Germans also have a close relationship with the coffee. They drink coffee at any time of the day: weak or strong, with or without milk, with or without sugar, made by coffee machine, etc. Per year, Germans drink an average of 160 liters or about four cups a day. After the first home coffeemaker with capsules, coffee won the German market. Capsule or ordinary coffee machines that make fresh coffee for all tastes can be found in many German homes and offices.
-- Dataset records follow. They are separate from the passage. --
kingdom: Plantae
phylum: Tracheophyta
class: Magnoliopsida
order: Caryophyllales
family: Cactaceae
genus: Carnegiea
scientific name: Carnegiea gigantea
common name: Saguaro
France is known worldwide for Savoir Vivre – the art of life and a passion for coffee that are important part of the national culture. Coffee drink mostly at home, which is made using a machine or French press, invented in France in the early 20th century. Despite the preference for domestic consumption, cafes are still very popular because they keep the old traditions. French café au lait is made with half very hot strong coffee filtering or a double espresso and half with milk. The perfect café au lait is served in a thick cup and milk and coffee are poured simultaneously. During the day, the French can delight your palate with “petit noir” (espresso) or “café noir” (black coffee), sometimes diluted with water – this is called “long coffee”. After dinner cognac can be served with black coffee or alternative Cafè Granit, sweet but intense coffee liqueur.
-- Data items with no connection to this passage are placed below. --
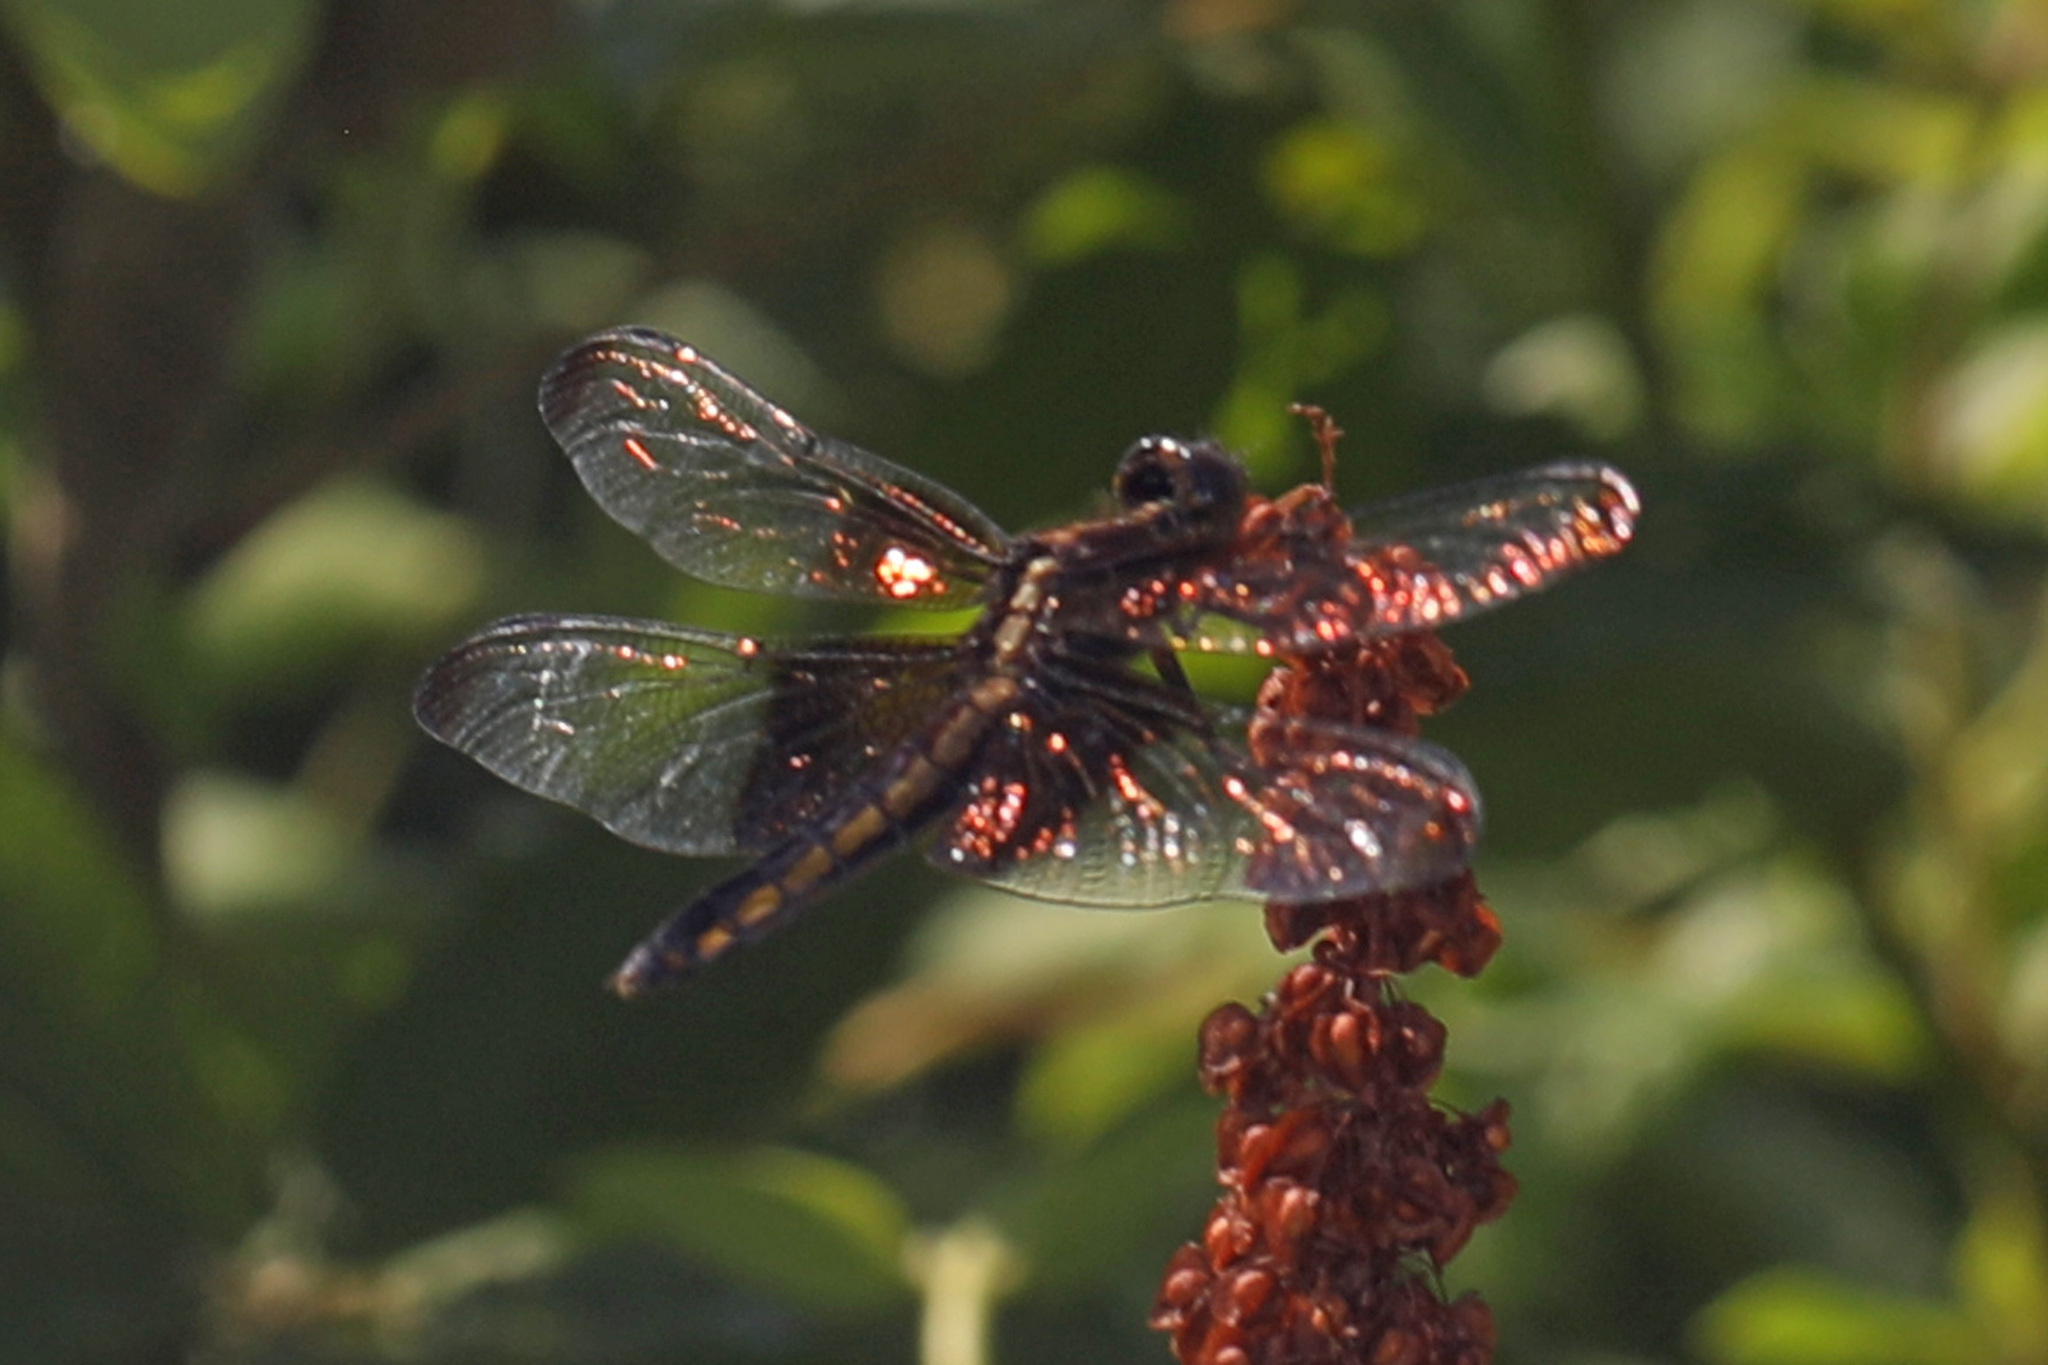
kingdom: Animalia
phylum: Arthropoda
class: Insecta
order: Odonata
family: Libellulidae
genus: Libellula
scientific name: Libellula luctuosa
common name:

Americans also love very much coffee. A nod of the head is all you need to do to complete the free cup of coffee. Cafes thrive in big American cities like nowhere else on earth. They offer a variety of recipes: cappuccino, coffee with milk, cold coffee, coffee with vanilla and a whole host of other flavors. However, annual consumption per capita is less than the average for European countries. This can be explained by the fact that Americans are no longer big fans of the cafeteria and prefer high quality coffee over quantity. A growing number of cafes attract customers with excellent coffee blends. Another reason could be home consumption of coffee capsules and the huge increase in buying Coffee machines in recent years.
Why choose between coffee and tea when you can have both together? The popular coffee drink in Hong Kong mixed aroma of coffee with traditional milk tea, and a few ice cubes make it a perfect way to cool off in subtropical Hong Kong or anywhere in the world.